Was sind die Zuständigkeiten des IStGH? Sie umfassen die vier Kernverbrechen des Völkerstrafrechts, nämlich Völkermord, Verbrechen gegen die Menschlichkeit sowie Verbrechen der Aggression und Kriegsverbrechen, soweit sie nach seiner Gründung am 17. Juli 1998 begangen wurden.

Der IStGH sollte sich also eigentlich mit Angriffskriegen befassen, so wie wir sie zuletzt im Mai 2021 durch die Hamas in Gaza auf Israel erlebt haben. Über 4000 Raketen wurden abgefeuert, in Israel waren 12 zivile Todesopfer zu beklagen. Auch aus dem Libanon wurden zwei Raketen abgeschossen – Aggressionen, die in jeder Hinsicht anklagenswert wären. Wobei ein Teil der Raketen es nicht über die Grenze nach Israel schaffte. Die Toten auf eigenem Gebiet in Gaza, darunter auch Kinder, wurden in Kauf genommen.

Bereits 2014 hatte die Hamas mit anhaltendem Raketenbeschuss eine Reaktion Israels hervorgerufen – eine Anklage vor dem IStGH erfolgte nicht. Schwerpunktmäßig wurden im IStGH bislang hauptsächlich Fälle auf dem afrikanischen Kontinent behandelt. Offensichtliche Kriegsverbrechen wie etwa in Syrien wurden nicht auf die Agenda des Gerichtshofs gesetzt.

Eine weitere ungeklärte Frage ist, weshalb das Oslo-Abkommen in diesem Fall nicht greifen soll. Danach ist das Westjordanland in drei Zonen A, B und C aufgeteilt. In den Gebieten der A und B-Zone greift eine eigene Gerichtsbarkeit der palästinensischen Autonomiebehörde. Verbrechen könnten also auch hier verhandelt werden. Offensichtlich besteht daran jedoch kein Interesse. Eine Ausnahme stellen die sogenannten C-Gebiete mit Ostjerusalem dar. Die gegenwärtigen Auseinandersetzungen in Ostjerusalem, die vermeintlich zum Konflikt im Mai beigetragen haben, betreffen keine Verbrechen gegen die Menschlichkeit, sondern es handelt sich um Eigentumsrechte, die derzeit nach dem geltenden Recht in Israel in jedem Einzelfall juristisch geklärt werden.

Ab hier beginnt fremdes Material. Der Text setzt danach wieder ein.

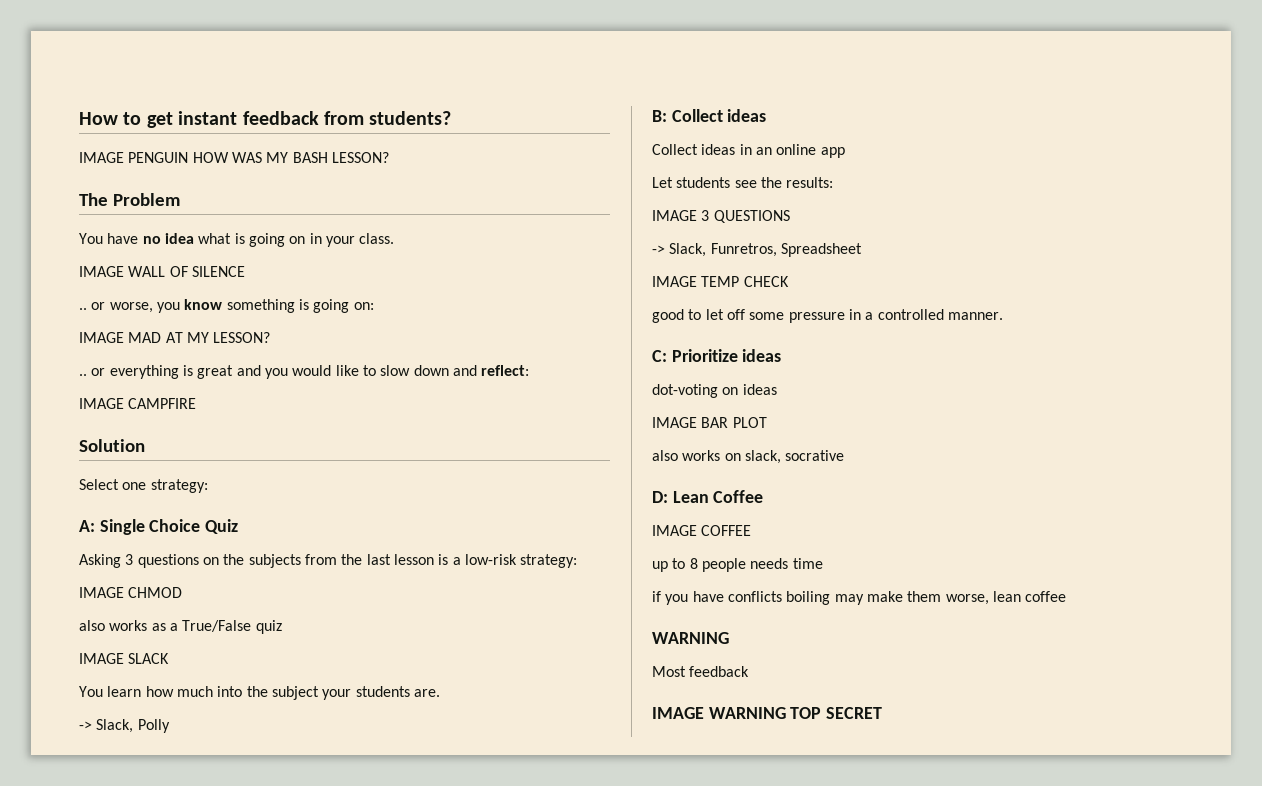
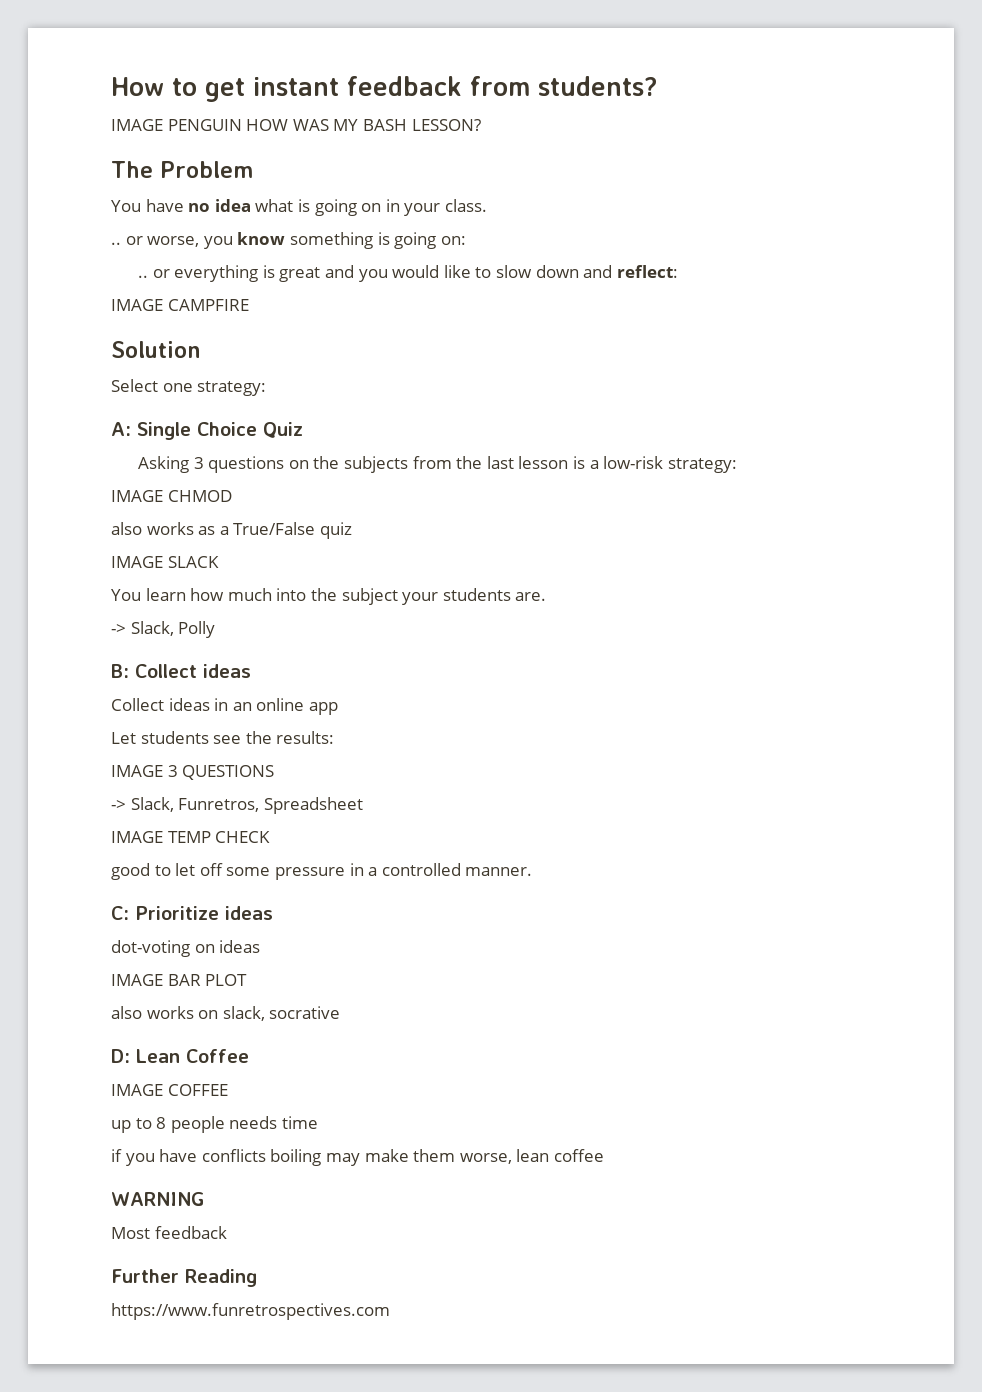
[79,266,245,277] // IMAGE WALL OF SILENCE -> (487, 205) none
[79,332,271,343] // IMAGE MAD AT MY LESSON? -> (466, 240) none
[652,707,883,719] IMAGE WARNING TOP SECRET -> [111,1269,257,1287] [111,1303,390,1320] Further Reading // https://www.funretrospectives.com

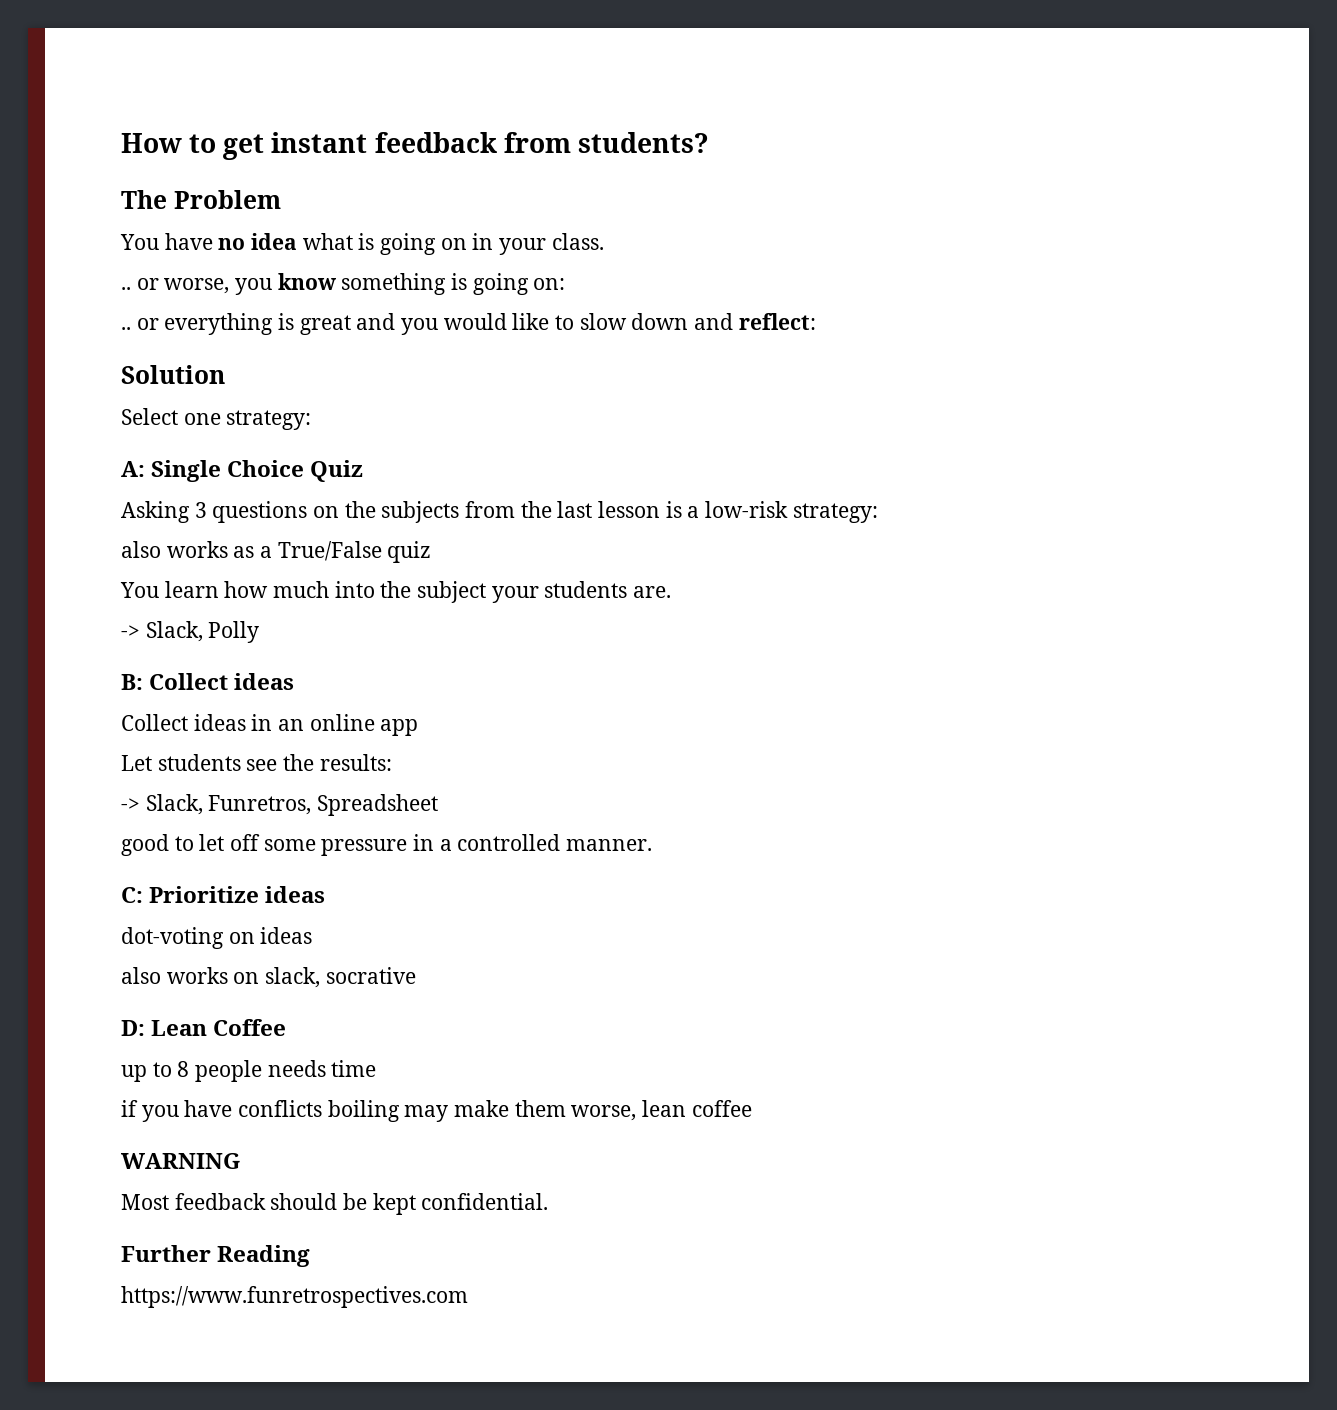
[111,119,481,131] // IMAGE PENGUIN HOW WAS MY BASH LESSON? -> (709, 142) none
[111,299,249,311] // IMAGE CAMPFIRE -> (816, 321) none
[111,490,232,502] // IMAGE CHMOD -> (878, 513) none
[111,556,219,568] // IMAGE SLACK -> (432, 552) none
[111,765,275,780] // IMAGE 3 QUESTIONS -> (392, 762) none
[111,831,271,843] // IMAGE TEMP CHECK -> (439, 805) none
[111,974,248,986] // IMAGE BAR PLOT -> (313, 935) none
[111,1084,228,1096] // IMAGE COFFEE -> (287, 1027) none
(227, 1232) none -> [270,1193,549,1215] should be kept confidential.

Es steht zu befürchten, dass sich die beabsichtigte Verhandlung vor dem IStGH negativ auf die gegenwärtigen Bemühungen um Frieden in der Region auswirken wird, die derzeit mit den Abraham-Abkommen zwischen Israel und verschiedenen arabischen Staaten deutliche Fortschritte machen. Deutschland wäre gut beraten, hier eine vermittelnde Rolle einzunehmen, indem es auf die einzelnen im IStGH beteiligten Länder zugeht und auf rechtliche Prüfungen besteht ehe es zu einem Prozess kommt, dessen offensichtliches Ziel einmal mehr die widerrechtliche Verurteilung Israels vor einem internationalen Gremium ist. Dazu könnten aus der deutschen Gesellschaft, aus der Mitte unserer Deutsch-Israelischen Gesellschaft und von den Vorständen der DIG’s bundesweit entsprechende Mitteilungen (Briefe, Mails etc.) ans Auswärtige Amt hilfreich sein.